What this task involves:
Please copy the data exactly as it stands, minus the images.

(Stored data entries)
-- -- --

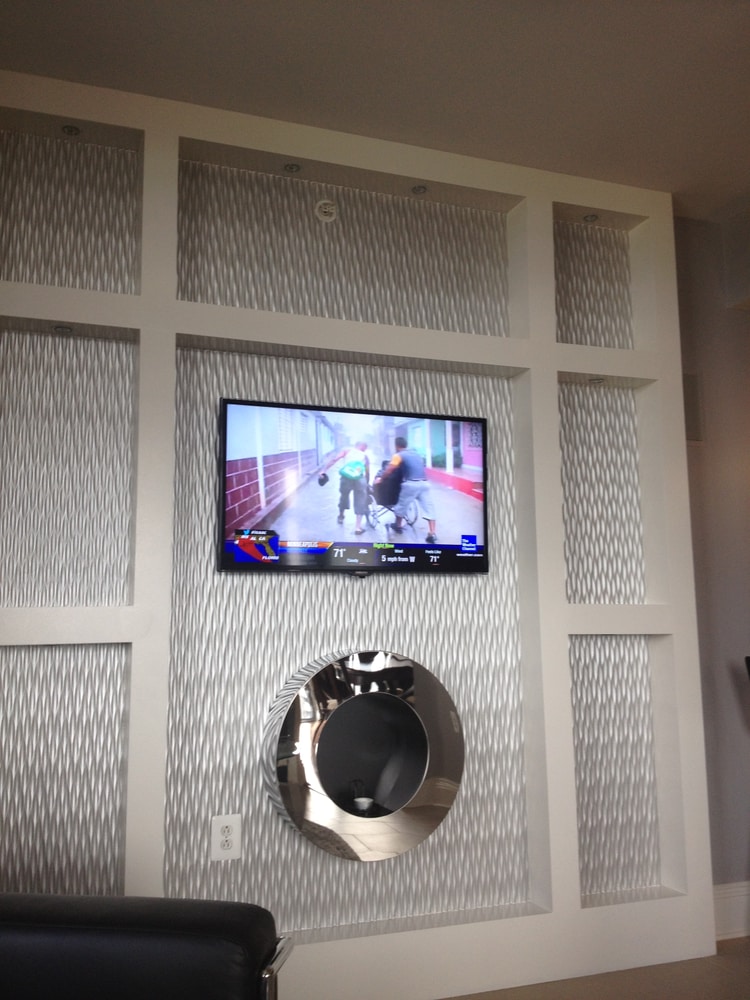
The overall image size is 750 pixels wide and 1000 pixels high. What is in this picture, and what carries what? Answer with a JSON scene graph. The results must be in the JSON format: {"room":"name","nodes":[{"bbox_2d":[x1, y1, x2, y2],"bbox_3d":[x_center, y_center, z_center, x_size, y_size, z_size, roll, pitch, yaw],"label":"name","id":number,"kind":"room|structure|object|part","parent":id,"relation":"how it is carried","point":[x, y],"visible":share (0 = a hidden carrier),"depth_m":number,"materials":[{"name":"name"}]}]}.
{"room":"living room","nodes":[
{"label":"living room","id":0,"kind":"room"},
{"bbox_2d":[1,65,715,997],"bbox_3d":[-0.173,0.182,3.232,2.456,2.663,0.227,2,-9,-20],"label":"wall","id":1,"kind":"structure","parent":0,"point":[143,324],"depth_m":3.15,"materials":[{"name":"paint"}]},
{"bbox_2d":[52,324,72,333],"bbox_3d":[-0.914,-0.498,2.959,0.063,0.012,0.066,2,-9,-20],"label":"spotlight","id":2,"kind":"object","parent":1,"relation":"in","point":[64,328],"visible":0.87,"depth_m":2.95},
{"bbox_2d":[62,124,81,136],"bbox_3d":[-0.912,-1.108,3.037,0.062,0.017,0.067,2,-9,-20],"label":"spotlight","id":3,"kind":"object","parent":1,"relation":"in","point":[71,131],"visible":0.93,"depth_m":3.03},
{"bbox_2d":[210,813,242,861],"bbox_3d":[-0.427,0.974,2.916,0.085,0.128,0.009,2,-9,-20],"label":"wall socket","id":4,"kind":"object","parent":1,"relation":"attached to","point":[223,824],"visible":0.99,"depth_m":2.91,"materials":[{"name":"white plastic"}]},
{"bbox_2d":[283,162,301,172],"bbox_3d":[-0.270,-1.082,3.292,0.064,0.016,0.069,2,-9,-20],"label":"spotlight","id":5,"kind":"object","parent":1,"relation":"in","point":[291,167],"visible":0.95,"depth_m":3.29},
{"bbox_2d":[314,199,337,221],"bbox_3d":[-0.162,-0.964,3.357,0.075,0.071,0.027,2,-9,-20],"label":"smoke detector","id":6,"kind":"object","parent":1,"relation":"attached to","point":[328,211],"visible":0.99,"depth_m":3.35,"materials":[{"name":"white"}]},
{"bbox_2d":[218,396,489,575],"bbox_3d":[-0.050,-0.026,3.213,0.897,0.523,0.067,2,-9,-20],"label":"television","id":7,"kind":"object","parent":1,"relation":"attached to","point":[250,559],"visible":0.99,"depth_m":3.18,"materials":[{"name":"black plastic"}]},
{"bbox_2d":[263,651,462,859],"bbox_3d":[-0.020,0.775,3.080,0.649,0.609,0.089,2,-9,-20],"label":"fireplace","id":8,"kind":"object","parent":1,"relation":"attached to","point":[419,782],"visible":0.99,"depth_m":3.05,"materials":[{"name":"silver"}]},
{"bbox_2d":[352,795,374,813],"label":"cup","id":9,"kind":"object","parent":8,"relation":"in","point":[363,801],"visible":0.81,"depth_m":3.06,"materials":[{"name":"white"}]},
{"bbox_2d":[411,184,427,195],"bbox_3d":[0.151,-1.051,3.432,0.064,0.016,0.067,2,-9,-20],"label":"spotlight","id":10,"kind":"object","parent":1,"relation":"in","point":[419,190],"visible":0.97,"depth_m":3.43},
{"bbox_2d":[582,213,598,222],"bbox_3d":[0.783,-1.021,3.668,0.064,0.016,0.068,2,-9,-20],"label":"spotlight","id":11,"kind":"object","parent":1,"relation":"in","point":[592,217],"visible":0.95,"depth_m":3.66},
{"bbox_2d":[588,376,604,384],"bbox_3d":[0.789,-0.422,3.597,0.067,0.012,0.068,2,-9,-20],"label":"spotlight","id":12,"kind":"object","parent":1,"relation":"in","point":[598,381],"visible":0.91,"depth_m":3.59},
{"bbox_2d":[0,0,749,220],"bbox_3d":[1.077,-1.624,0.804,5.964,0.114,6.032,2,-9,-20],"label":"ceiling","id":13,"kind":"structure","parent":0,"point":[334,26],"depth_m":2.93,"materials":[{"name":"white paint"}]},
{"bbox_2d":[440,935,749,999],"bbox_3d":[1.140,1.188,0.590,6.145,0.105,6.032,2,-9,-20],"label":"floor","id":14,"kind":"structure","parent":0,"point":[738,961],"depth_m":3.13,"materials":[{"name":"brown"}]},
{"bbox_2d":[0,892,294,999],"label":"sofa","id":15,"kind":"object","parent":14,"relation":"on","point":[75,929],"visible":1,"depth_m":1.65,"materials":[{"name":"black leather"}]},
{"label":"chrome armrest","id":16,"kind":"part","parent":15,"relation":"part of","materials":[{"name":"silver metal"}]},
{"bbox_2d":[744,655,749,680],"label":"chair","id":17,"kind":"object","parent":14,"relation":"on","point":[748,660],"visible":0.99,"depth_m":3.54,"materials":[{"name":"black"}]},
{"bbox_2d":[674,208,749,906],"bbox_3d":[1.833,0.248,4.119,2.990,2.743,0.164,2,-9,-20],"label":"wall","id":18,"kind":"structure","parent":0,"point":[738,341],"depth_m":3.89,"materials":[{"name":"grey paint"}]},
{"bbox_2d":[682,371,703,442],"bbox_3d":[1.212,-0.358,3.929,0.153,0.288,0.015,2,-9,-20],"label":"wall speaker","id":19,"kind":"object","parent":18,"relation":"attached to","point":[687,398],"visible":0.51,"depth_m":3.93,"materials":[{"name":"grey"}]},
{"bbox_2d":[713,881,749,940],"bbox_3d":[1.647,1.491,3.753,1.570,0.175,0.022,2,-9,-20],"label":"baseboard","id":20,"kind":"structure","parent":18,"relation":"attached to","point":[732,908],"depth_m":3.62,"materials":[{"name":"white paint"}]}
]}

-- -- --

Worked solution:
The overall image size is 750 pixels wide and 1000 pixels high. What is in this picture, and what carries what? Answer with a JSON scene graph. The results must be in the JSON format: {"room":"name","nodes":[{"bbox_2d":[x1, y1, x2, y2],"bbox_3d":[x_center, y_center, z_center, x_size, y_size, z_size, roll, pitch, yaw],"label":"name","id":number,"kind":"room|structure|object|part","parent":id,"relation":"how it is carried","point":[x, y],"visible":share (0 = a hidden carrier),"depth_m":number,"materials":[{"name":"name"}]}]}.
{"room":"living room","nodes":[
{"label":"living room","id":0,"kind":"room"},
{"bbox_2d":[1,65,715,997],"bbox_3d":[-0.173,0.182,3.232,2.456,2.663,0.227,2,-9,-20],"label":"wall","id":1,"kind":"structure","parent":0,"point":[143,324],"depth_m":3.15,"materials":[{"name":"paint"}]},
{"bbox_2d":[52,324,72,333],"bbox_3d":[-0.914,-0.498,2.959,0.063,0.012,0.066,2,-9,-20],"label":"spotlight","id":2,"kind":"object","parent":1,"relation":"in","point":[64,328],"visible":0.87,"depth_m":2.95},
{"bbox_2d":[62,124,81,136],"bbox_3d":[-0.912,-1.108,3.037,0.062,0.017,0.067,2,-9,-20],"label":"spotlight","id":3,"kind":"object","parent":1,"relation":"in","point":[71,131],"visible":0.93,"depth_m":3.03},
{"bbox_2d":[210,813,242,861],"bbox_3d":[-0.427,0.974,2.916,0.085,0.128,0.009,2,-9,-20],"label":"wall socket","id":4,"kind":"object","parent":1,"relation":"attached to","point":[223,824],"visible":0.99,"depth_m":2.91,"materials":[{"name":"white plastic"}]},
{"bbox_2d":[283,162,301,172],"bbox_3d":[-0.270,-1.082,3.292,0.064,0.016,0.069,2,-9,-20],"label":"spotlight","id":5,"kind":"object","parent":1,"relation":"in","point":[291,167],"visible":0.95,"depth_m":3.29},
{"bbox_2d":[314,199,337,221],"bbox_3d":[-0.162,-0.964,3.357,0.075,0.071,0.027,2,-9,-20],"label":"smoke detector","id":6,"kind":"object","parent":1,"relation":"attached to","point":[328,211],"visible":0.99,"depth_m":3.35,"materials":[{"name":"white"}]},
{"bbox_2d":[218,396,489,575],"bbox_3d":[-0.050,-0.026,3.213,0.897,0.523,0.067,2,-9,-20],"label":"television","id":7,"kind":"object","parent":1,"relation":"attached to","point":[250,559],"visible":0.99,"depth_m":3.18,"materials":[{"name":"black plastic"}]},
{"bbox_2d":[263,651,462,859],"bbox_3d":[-0.020,0.775,3.080,0.649,0.609,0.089,2,-9,-20],"label":"fireplace","id":8,"kind":"object","parent":1,"relation":"attached to","point":[419,782],"visible":0.99,"depth_m":3.05,"materials":[{"name":"silver"}]},
{"bbox_2d":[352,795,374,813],"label":"cup","id":9,"kind":"object","parent":8,"relation":"in","point":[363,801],"visible":0.81,"depth_m":3.06,"materials":[{"name":"white"}]},
{"bbox_2d":[411,184,427,195],"bbox_3d":[0.151,-1.051,3.432,0.064,0.016,0.067,2,-9,-20],"label":"spotlight","id":10,"kind":"object","parent":1,"relation":"in","point":[419,190],"visible":0.97,"depth_m":3.43},
{"bbox_2d":[582,213,598,222],"bbox_3d":[0.783,-1.021,3.668,0.064,0.016,0.068,2,-9,-20],"label":"spotlight","id":11,"kind":"object","parent":1,"relation":"in","point":[592,217],"visible":0.95,"depth_m":3.66},
{"bbox_2d":[588,376,604,384],"bbox_3d":[0.789,-0.422,3.597,0.067,0.012,0.068,2,-9,-20],"label":"spotlight","id":12,"kind":"object","parent":1,"relation":"in","point":[598,381],"visible":0.91,"depth_m":3.59},
{"bbox_2d":[0,0,749,220],"bbox_3d":[1.077,-1.624,0.804,5.964,0.114,6.032,2,-9,-20],"label":"ceiling","id":13,"kind":"structure","parent":0,"point":[334,26],"depth_m":2.93,"materials":[{"name":"white paint"}]},
{"bbox_2d":[440,935,749,999],"bbox_3d":[1.140,1.188,0.590,6.145,0.105,6.032,2,-9,-20],"label":"floor","id":14,"kind":"structure","parent":0,"point":[738,961],"depth_m":3.13,"materials":[{"name":"brown"}]},
{"bbox_2d":[0,892,294,999],"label":"sofa","id":15,"kind":"object","parent":14,"relation":"on","point":[75,929],"visible":1,"depth_m":1.65,"materials":[{"name":"black leather"}]},
{"label":"chrome armrest","id":16,"kind":"part","parent":15,"relation":"part of","materials":[{"name":"silver metal"}]},
{"bbox_2d":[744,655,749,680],"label":"chair","id":17,"kind":"object","parent":14,"relation":"on","point":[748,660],"visible":0.99,"depth_m":3.54,"materials":[{"name":"black"}]},
{"bbox_2d":[674,208,749,906],"bbox_3d":[1.833,0.248,4.119,2.990,2.743,0.164,2,-9,-20],"label":"wall","id":18,"kind":"structure","parent":0,"point":[738,341],"depth_m":3.89,"materials":[{"name":"grey paint"}]},
{"bbox_2d":[682,371,703,442],"bbox_3d":[1.212,-0.358,3.929,0.153,0.288,0.015,2,-9,-20],"label":"wall speaker","id":19,"kind":"object","parent":18,"relation":"attached to","point":[687,398],"visible":0.51,"depth_m":3.93,"materials":[{"name":"grey"}]},
{"bbox_2d":[713,881,749,940],"bbox_3d":[1.647,1.491,3.753,1.570,0.175,0.022,2,-9,-20],"label":"baseboard","id":20,"kind":"structure","parent":18,"relation":"attached to","point":[732,908],"depth_m":3.62,"materials":[{"name":"white paint"}]}
]}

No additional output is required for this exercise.